Before he joined coding classes, Panjarale had taken classes where he learnt all there was to know about electronic devices. This helped him not only make the app but also the device.

“This device controls the motor that is at the farm; the app controls this device remotely. One can schedule the timing of when to switch on the motor and switch it off. The device is attached to the motor starter and connected to the Internet. All one has to do is feed in the timing according to the electricity schedule or one’s convenience for an entire week. At the feed in time, the motor will start and it will automatically switch off at the time fed in switch off time in the app. It is as simple as that,” Panjarale tells you.

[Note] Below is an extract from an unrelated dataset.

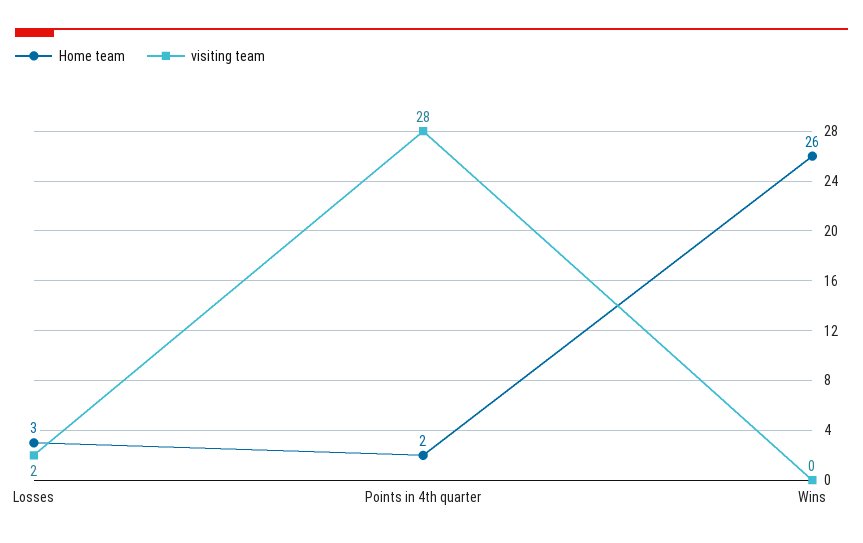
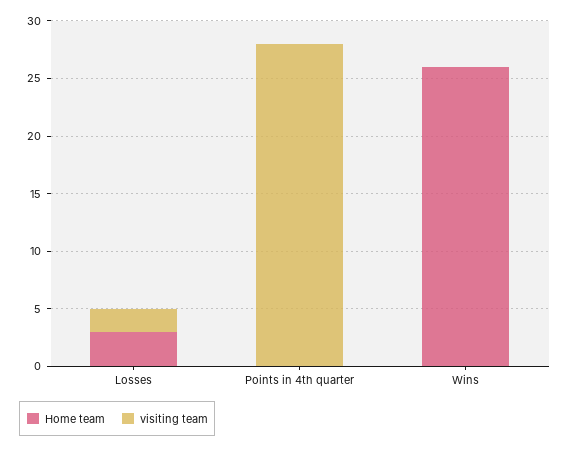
Home team, Points in 4th quarter: 2 -> 0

There were of course, some challenges. To begin with, Panjarale used Wi-Fi but this posed some problems so after four months, he connected the device to the GSM network and since then it has been working beautifully at our farm. While the app and the device are working, it is at the prototype stage.

“I am still working at it to improve its working. Though it is installed at our farm, sometimes issues crop up like the network; this affects the working of the app. If there is no electricity, then there is a problem. To address this, the device is battery operated which has a life of three days. This battery can self-charge. But if there is no electricity, then it causes problems,” Panjarale says.

He doesn't want to stop here. He plans to keep on exploring the world of coding further to create more such interesting solutions for real life problems.

“For now I am concentrating on my Class X but I do plan to start my own business — have a start-up in the near future that can help people deal with daily problems and ease their lives,” Panjarale says.